> **DIRECTIVE**: Edit the text in the data below by changing "Previous" to "Back", and reproduce everything else without change. Leave the pictures out of your answer.

Dataset entries
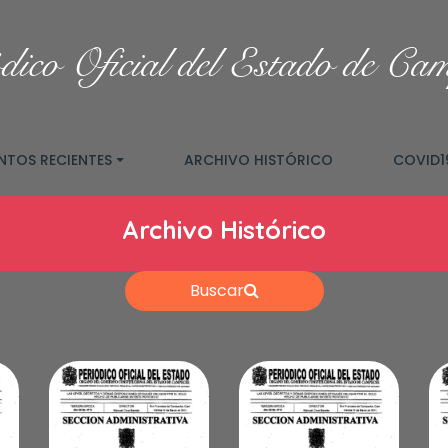
dico Oficial del Estado de Ca
TOS RECIENTES
ARCHIVO HISTÓRICO
COVID1
Archivo Histórico
Buscar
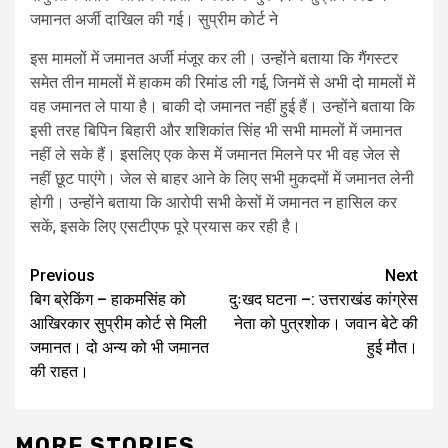
जमानत अर्जी दाखिल की गई। सुप्रीम कोर्ट ने
इस मामलों में जमानत अर्जी मंजूर कर ली। उन्होंने बताया कि गैंगस्टर
समेत तीन मामलों में हाकम की रिमांड ली गई, जिनमें से अभी दो मामलों में
वह जमानत ले पाया है। बाकी दो जमानत नहीं हुई हैं। उन्होंने बताया कि
इसी तरह बिपिन बिहारी और शशिकांत सिंह भी सभी मामलों में जमानत
नहीं ले सके हैं। इसलिए एक केस में जमानत मिलने पर भी वह जेल से
नहीं छूट पाएंगे। जेल से बाहर आने के लिए सभी मुकदमों में जमानत लेनी
होगी। उन्होंने बताया कि आरोपी सभी केसों में जमानत न हासिल कर
सकें, इसके लिए एसटीएफ पूरे प्रयास कर रही है।
Post
Previous
Next
बिग ब्रेकिंग – हाकमसिंह को
दुःखद घटना –: उत्तराखंड कांग्रेस
navigation
आखिरकार सुप्रीम कोर्ट से मिली
नेता को पुत्रशोक। जवान बेटे की
जमानत। दो अन्य को भी जमानत
हुई मौत।
की राहत।
MORE STORIES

> **REPLY TO THE EXERCISE**:
dico Oficial del Estado de Ca
TOS RECIENTES
ARCHIVO HISTÓRICO
COVID1
Archivo Histórico
Buscar
जमानत अर्जी दाखिल की गई। सुप्रीम कोर्ट ने
इस मामलों में जमानत अर्जी मंजूर कर ली। उन्होंने बताया कि गैंगस्टर
समेत तीन मामलों में हाकम की रिमांड ली गई, जिनमें से अभी दो मामलों में
वह जमानत ले पाया है। बाकी दो जमानत नहीं हुई हैं। उन्होंने बताया कि
इसी तरह बिपिन बिहारी और शशिकांत सिंह भी सभी मामलों में जमानत
नहीं ले सके हैं। इसलिए एक केस में जमानत मिलने पर भी वह जेल से
नहीं छूट पाएंगे। जेल से बाहर आने के लिए सभी मुकदमों में जमानत लेनी
होगी। उन्होंने बताया कि आरोपी सभी केसों में जमानत न हासिल कर
सकें, इसके लिए एसटीएफ पूरे प्रयास कर रही है।
Post
Back
Next
बिग ब्रेकिंग – हाकमसिंह को
दुःखद घटना –: उत्तराखंड कांग्रेस
navigation
आखिरकार सुप्रीम कोर्ट से मिली
नेता को पुत्रशोक। जवान बेटे की
जमानत। दो अन्य को भी जमानत
हुई मौत।
की राहत।
MORE STORIES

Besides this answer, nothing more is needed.